David stand, wie versprochen, nur wenige Schritte entfernt neben mir im Schatten des Bühneneinganges, zusammen mit den anderen Beamten vom Personenschutz. Unter ihnen war auch Steve, jener Kollege, mit dem er sich derzeit noch die Wohnung teilte.
David bemerkte meinen Blick und zwinkerte mir aufmunternd zu. Alles bestens! sollte das wohl bedeuten, doch ich konnte seine innere Anspannung förmlich spüren. Er traute dem Frieden nicht und war auf der Hut.
Ich konnte es nicht erklären, doch mir ging es ähnlich.
Nach dem Bühnenauftritt flanierten wir in lockerer Gemeinschaft durch die Innenstadt.
Die Leute grüßten den Bürgermeister, viele lächelten auch mir freundlich zu, Freunde hießen mich lautstark willkommen, und vor allem die Kinder erwiesen sich wieder als meine treuesten Fans.
Irgendwann löste sich unser „Chefetagen“-Tross dann im allgemeinen Gedränge auf.
„Wir treffen uns später backstage zum Liveauftritt von Kassandra Lance“, erinnerte mich Simone noch, bevor sie selbst in der buntgemischten Menschenmenge untertauchte.

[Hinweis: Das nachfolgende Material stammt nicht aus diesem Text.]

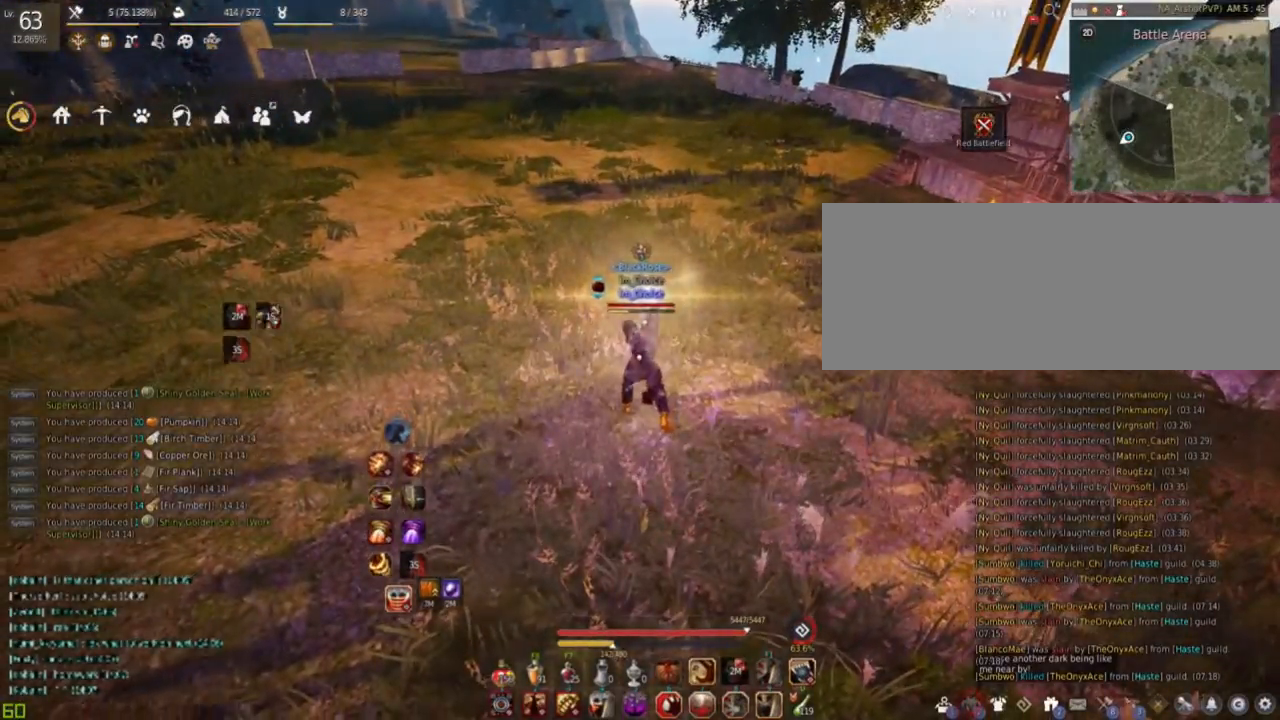
{"keys": [], "mouse": [], "events": []}
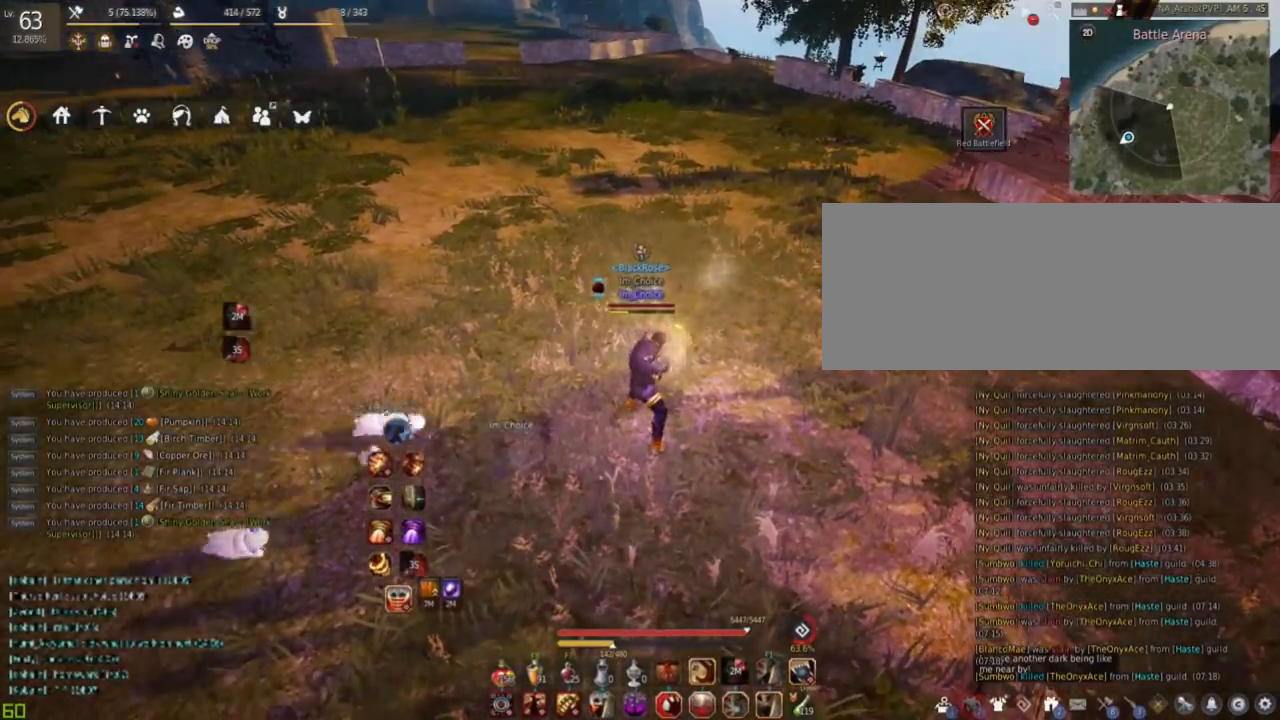
{"keys": ["w"], "mouse": ["right"], "events": [[150, "w", "down"], [301, "mouse_right", "down"]]}
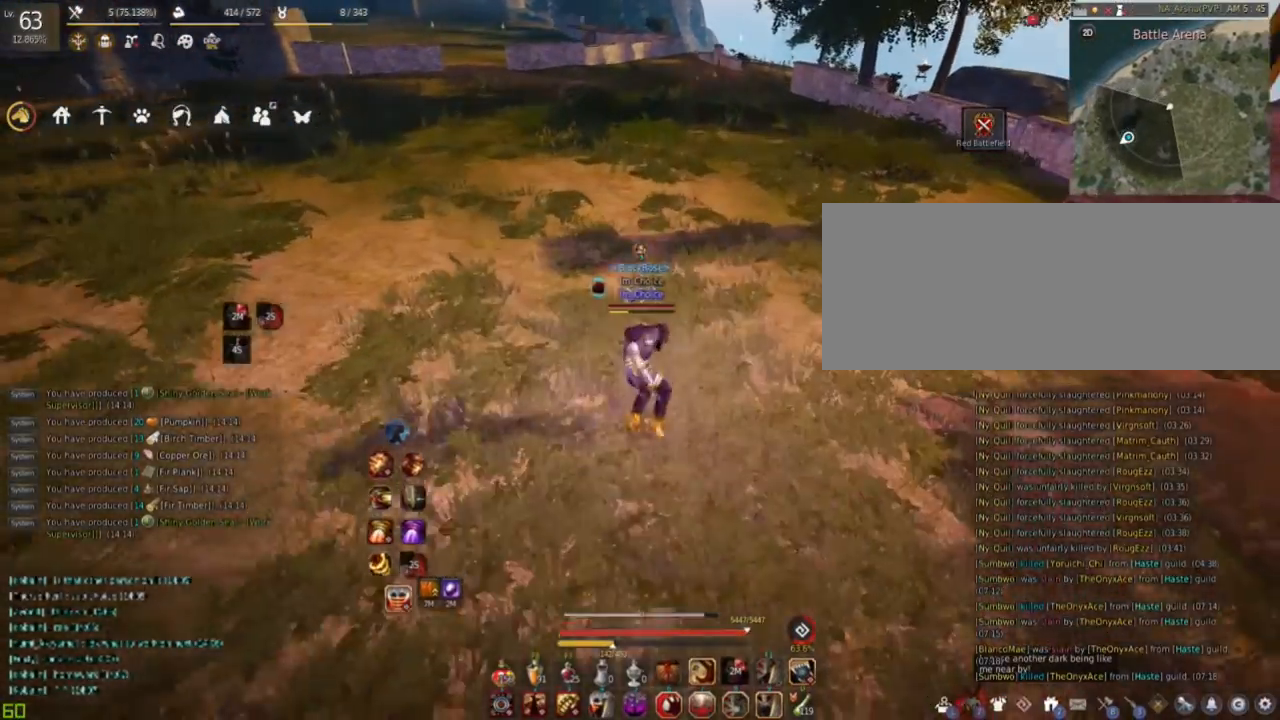
{"keys": ["w"], "mouse": [], "events": [[16, "mouse_right", "up"], [267, "mouse_right", "down"], [484, "mouse_right", "up"]]}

Ich fand es okay, dass nun jeder ein wenig Zeit und Gelegenheit hatte, um sich in Ruhe umzusehen. Hauptsache, David war in meiner Nähe.
Unterwegs trafen wir dann auch auf meine Eltern. Sie saßen im Außenbereich eines Straßencafés und winkten uns zu sich heran. David war zwar im Dienst, aber gegen einen Kaffee würde unter diesen Umständen wohl niemand etwas einzuwenden haben. Also rückten wir zusammen und sahen von unserer Position aus dem bunten Treiben ringsum entspannt zu. Allerdings ließ mein neuer Bekanntheitsgrad auch hier nicht nach, immer wieder kamen Leute vorbei, die mich um ein gemeinsames Foto baten. Einige Kinder wollten sogar Autogramme, die ich dann bereitwillig auf Bierdeckel und Servietten schrieb.
Irgendwann erklang dicht neben mir ein Freudenschrei, und ich wurde spontan umarmt.
„So ist also das bittersüße Leben als Berühmtheit!“, stellte Jessi, die uns im Vorübergehen entdeckt hatte, fröhlich fest und gesellte sich ebenfalls dazu. Die auffälligen, pinkfarbenen Strähnchen in ihrem modisch kurzen, schwarzen Haar leuchteten in der Sonne und passten hervorragend zu ihrer Jeansjacke in schwarz und pink. Sogar für den glänzenden Piercing-Ring in ihrer rechten Augenbraue und ihr Lipgloss hatte sie die Farbe Pink gewählt. Die kunstvoll zerrissene Jeans, von der sie stets behauptete, sie werde sie irgendwann in ihrem Leben einmal in San Francisco tragen, rundete das Bild perfekt ab. Jessi war wie immer ein absoluter Hingucker, ein Original.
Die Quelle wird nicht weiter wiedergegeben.